What is being asked
Beginning with the line that holds "left knee: (72, 178)" and finishing with the line that holds "right ear: (530, 90)", repeat the listing exactly, leaving every picture out.

• • • • •

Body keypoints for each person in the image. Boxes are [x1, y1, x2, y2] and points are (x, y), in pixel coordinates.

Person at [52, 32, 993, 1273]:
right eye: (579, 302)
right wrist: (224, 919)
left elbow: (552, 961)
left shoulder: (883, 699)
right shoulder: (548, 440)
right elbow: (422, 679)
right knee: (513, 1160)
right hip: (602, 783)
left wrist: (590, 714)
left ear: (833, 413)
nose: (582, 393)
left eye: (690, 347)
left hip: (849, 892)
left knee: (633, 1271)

• • • • •

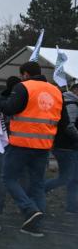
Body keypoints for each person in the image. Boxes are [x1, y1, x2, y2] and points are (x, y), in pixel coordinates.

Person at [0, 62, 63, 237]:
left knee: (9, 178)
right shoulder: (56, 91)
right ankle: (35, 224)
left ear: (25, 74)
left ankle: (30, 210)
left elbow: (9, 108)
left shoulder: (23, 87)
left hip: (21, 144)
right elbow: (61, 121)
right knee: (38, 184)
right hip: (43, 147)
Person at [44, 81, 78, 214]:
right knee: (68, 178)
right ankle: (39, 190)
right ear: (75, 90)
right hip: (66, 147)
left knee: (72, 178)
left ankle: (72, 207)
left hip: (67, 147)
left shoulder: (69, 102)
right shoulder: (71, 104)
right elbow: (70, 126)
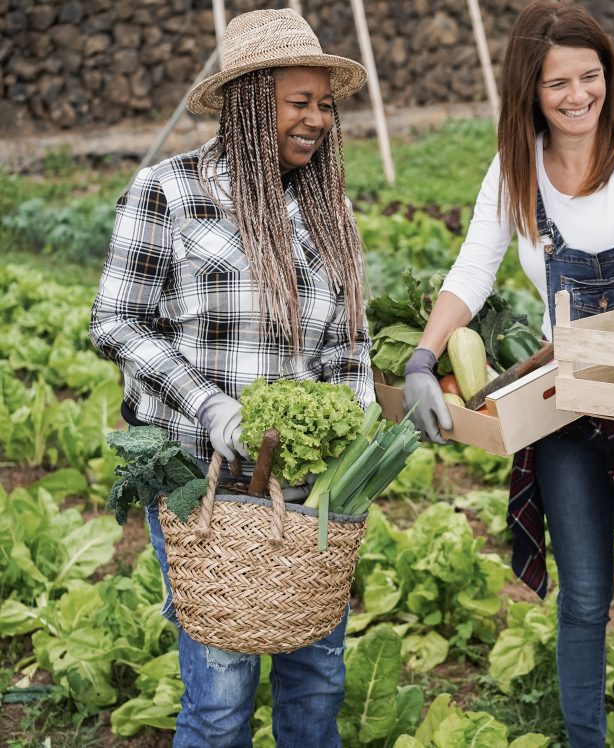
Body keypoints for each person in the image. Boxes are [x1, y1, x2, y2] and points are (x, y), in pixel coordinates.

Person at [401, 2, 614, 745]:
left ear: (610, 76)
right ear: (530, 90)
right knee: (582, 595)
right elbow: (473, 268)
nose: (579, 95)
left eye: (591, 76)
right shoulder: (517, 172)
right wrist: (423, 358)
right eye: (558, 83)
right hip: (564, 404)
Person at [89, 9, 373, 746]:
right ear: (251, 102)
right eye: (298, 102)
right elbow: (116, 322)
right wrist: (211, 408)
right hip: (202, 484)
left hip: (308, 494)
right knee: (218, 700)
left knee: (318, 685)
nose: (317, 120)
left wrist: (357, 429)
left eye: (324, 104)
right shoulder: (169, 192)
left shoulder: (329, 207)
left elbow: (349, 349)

• • • • •

Reply
left knee: (72, 178)
left ankle: (72, 207)
left hip: (67, 147)
left shoulder: (69, 102)
right shoulder: (71, 104)
right elbow: (70, 126)
Body keypoints for each person in the image. Boxes are [x1, y1, x2, y2] and points are (x, y), in pixel coordinates.

Person at [401, 2, 614, 745]:
left ear: (610, 76)
right ear: (530, 90)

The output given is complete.